[DATA LISTING]:

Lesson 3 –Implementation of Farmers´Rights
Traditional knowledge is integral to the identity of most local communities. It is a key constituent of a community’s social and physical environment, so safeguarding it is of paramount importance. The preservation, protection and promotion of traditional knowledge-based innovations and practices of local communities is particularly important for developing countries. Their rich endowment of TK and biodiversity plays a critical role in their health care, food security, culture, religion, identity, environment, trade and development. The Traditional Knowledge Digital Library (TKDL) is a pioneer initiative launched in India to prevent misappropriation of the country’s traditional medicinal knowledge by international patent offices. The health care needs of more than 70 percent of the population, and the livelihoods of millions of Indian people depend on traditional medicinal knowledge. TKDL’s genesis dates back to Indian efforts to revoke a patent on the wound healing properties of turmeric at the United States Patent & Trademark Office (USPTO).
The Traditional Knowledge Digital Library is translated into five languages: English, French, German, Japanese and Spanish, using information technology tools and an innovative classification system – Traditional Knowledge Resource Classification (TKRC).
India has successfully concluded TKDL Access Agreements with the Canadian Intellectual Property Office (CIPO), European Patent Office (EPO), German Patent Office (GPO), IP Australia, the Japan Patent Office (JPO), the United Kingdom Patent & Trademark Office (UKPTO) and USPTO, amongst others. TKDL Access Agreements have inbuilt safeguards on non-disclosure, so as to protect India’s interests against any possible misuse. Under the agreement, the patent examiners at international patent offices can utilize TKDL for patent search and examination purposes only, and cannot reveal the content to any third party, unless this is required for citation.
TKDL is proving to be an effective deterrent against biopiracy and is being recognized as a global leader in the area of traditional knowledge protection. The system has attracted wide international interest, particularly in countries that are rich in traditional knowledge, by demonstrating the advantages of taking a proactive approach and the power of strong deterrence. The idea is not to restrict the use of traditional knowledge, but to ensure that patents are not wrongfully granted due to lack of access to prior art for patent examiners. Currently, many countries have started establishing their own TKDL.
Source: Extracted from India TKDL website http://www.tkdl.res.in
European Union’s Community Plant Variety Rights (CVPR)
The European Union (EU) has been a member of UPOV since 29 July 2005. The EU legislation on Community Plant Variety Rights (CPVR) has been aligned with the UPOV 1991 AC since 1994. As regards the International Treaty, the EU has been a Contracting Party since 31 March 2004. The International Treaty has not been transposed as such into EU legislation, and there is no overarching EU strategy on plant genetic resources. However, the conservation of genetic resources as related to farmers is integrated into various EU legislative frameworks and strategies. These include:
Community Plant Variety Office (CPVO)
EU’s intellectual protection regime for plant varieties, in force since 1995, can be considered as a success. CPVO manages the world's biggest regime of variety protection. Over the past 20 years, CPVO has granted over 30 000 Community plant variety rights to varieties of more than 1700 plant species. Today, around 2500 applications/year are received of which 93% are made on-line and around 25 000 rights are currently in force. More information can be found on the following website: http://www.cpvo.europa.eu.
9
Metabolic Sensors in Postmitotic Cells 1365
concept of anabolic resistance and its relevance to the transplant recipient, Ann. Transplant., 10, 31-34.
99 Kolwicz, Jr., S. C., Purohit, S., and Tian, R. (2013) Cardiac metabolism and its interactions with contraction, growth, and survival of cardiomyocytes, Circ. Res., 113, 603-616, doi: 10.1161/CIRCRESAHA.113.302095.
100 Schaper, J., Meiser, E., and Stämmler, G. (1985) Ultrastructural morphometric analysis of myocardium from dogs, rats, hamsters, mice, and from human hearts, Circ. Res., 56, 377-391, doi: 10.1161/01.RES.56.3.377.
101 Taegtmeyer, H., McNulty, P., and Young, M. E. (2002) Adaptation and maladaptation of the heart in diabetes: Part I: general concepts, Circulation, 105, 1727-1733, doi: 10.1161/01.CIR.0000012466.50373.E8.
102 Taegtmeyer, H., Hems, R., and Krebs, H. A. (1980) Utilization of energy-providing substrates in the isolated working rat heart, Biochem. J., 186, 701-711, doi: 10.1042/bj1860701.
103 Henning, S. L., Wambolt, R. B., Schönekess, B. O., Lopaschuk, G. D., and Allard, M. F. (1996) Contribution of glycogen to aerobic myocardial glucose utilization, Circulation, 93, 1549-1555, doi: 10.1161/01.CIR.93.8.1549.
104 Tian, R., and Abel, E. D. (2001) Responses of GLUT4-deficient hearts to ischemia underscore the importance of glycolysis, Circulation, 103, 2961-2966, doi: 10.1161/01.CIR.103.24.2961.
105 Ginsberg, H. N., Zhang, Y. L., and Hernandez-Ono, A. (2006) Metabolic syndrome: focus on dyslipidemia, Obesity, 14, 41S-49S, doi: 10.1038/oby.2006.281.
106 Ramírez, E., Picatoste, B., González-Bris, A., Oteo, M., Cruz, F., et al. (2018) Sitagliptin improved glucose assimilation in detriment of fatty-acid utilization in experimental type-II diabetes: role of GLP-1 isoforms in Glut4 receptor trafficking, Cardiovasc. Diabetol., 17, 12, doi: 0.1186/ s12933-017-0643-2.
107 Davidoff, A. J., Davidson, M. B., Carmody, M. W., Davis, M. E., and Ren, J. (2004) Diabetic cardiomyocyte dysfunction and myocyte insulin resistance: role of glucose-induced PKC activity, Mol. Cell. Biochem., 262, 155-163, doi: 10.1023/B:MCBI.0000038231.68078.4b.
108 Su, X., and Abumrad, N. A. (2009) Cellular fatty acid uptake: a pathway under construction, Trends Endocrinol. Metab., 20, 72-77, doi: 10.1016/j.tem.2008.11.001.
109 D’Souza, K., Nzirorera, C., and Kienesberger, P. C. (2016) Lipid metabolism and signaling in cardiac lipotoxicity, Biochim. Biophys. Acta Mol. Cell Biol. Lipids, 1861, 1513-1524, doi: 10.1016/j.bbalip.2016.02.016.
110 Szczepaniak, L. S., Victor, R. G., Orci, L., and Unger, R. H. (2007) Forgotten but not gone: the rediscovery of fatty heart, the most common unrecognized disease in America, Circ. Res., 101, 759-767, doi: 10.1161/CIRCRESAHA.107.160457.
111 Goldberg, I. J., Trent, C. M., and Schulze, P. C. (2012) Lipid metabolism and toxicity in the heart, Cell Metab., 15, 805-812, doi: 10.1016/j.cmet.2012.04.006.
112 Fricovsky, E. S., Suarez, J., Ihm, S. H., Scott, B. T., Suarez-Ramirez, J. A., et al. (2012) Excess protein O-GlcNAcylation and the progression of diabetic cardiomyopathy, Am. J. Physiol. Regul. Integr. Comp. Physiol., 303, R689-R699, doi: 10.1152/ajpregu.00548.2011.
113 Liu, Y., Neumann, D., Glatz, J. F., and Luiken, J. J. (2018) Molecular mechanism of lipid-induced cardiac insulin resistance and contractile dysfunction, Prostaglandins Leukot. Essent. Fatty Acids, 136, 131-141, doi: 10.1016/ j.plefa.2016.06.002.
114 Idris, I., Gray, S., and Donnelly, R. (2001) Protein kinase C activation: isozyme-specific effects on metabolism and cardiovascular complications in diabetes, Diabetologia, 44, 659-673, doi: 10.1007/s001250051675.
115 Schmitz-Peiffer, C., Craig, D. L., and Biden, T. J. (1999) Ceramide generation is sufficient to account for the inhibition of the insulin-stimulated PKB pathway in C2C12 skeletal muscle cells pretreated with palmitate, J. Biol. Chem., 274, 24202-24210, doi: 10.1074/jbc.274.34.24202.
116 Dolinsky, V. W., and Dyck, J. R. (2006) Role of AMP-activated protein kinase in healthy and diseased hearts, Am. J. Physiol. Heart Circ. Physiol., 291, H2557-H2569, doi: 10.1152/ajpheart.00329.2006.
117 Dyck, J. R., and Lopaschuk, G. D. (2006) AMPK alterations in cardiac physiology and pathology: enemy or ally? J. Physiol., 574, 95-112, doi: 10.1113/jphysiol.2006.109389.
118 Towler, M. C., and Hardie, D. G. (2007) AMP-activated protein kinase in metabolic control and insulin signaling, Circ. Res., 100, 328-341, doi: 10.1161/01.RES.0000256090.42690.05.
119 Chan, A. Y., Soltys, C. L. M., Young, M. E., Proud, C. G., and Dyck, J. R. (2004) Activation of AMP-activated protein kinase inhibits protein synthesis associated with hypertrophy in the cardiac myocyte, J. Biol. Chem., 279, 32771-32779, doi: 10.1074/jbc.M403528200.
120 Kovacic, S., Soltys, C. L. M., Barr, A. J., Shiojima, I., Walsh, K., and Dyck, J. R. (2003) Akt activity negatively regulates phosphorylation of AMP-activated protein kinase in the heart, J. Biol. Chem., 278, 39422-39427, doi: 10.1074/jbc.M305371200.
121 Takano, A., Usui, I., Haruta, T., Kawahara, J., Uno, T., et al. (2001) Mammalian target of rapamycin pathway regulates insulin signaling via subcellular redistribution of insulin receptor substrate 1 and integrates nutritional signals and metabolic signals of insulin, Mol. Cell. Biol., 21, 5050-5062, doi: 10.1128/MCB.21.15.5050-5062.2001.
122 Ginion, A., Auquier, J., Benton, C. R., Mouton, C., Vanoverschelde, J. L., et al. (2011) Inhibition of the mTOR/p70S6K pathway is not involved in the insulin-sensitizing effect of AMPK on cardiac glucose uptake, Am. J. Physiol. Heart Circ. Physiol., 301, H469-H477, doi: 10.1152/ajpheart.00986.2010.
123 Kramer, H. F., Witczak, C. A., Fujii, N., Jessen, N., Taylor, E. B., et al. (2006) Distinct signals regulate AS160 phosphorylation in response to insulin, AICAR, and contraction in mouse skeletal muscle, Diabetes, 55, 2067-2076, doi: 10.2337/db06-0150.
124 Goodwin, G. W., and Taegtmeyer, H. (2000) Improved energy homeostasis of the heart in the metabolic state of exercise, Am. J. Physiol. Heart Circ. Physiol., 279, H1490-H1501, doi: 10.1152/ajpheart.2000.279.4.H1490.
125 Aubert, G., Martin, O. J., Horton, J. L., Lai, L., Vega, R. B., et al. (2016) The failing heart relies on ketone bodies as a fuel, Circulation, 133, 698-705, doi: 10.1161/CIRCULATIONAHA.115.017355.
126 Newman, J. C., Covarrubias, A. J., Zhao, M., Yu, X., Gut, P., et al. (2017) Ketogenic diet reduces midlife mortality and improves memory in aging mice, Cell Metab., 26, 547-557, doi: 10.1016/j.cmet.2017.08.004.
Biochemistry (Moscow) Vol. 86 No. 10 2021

[WHAT YOU HAVE TO DO]: Tally, across the records, each line that contains the word "resistance", and answer with nothing except the count.

[FINISHED TASK]: 3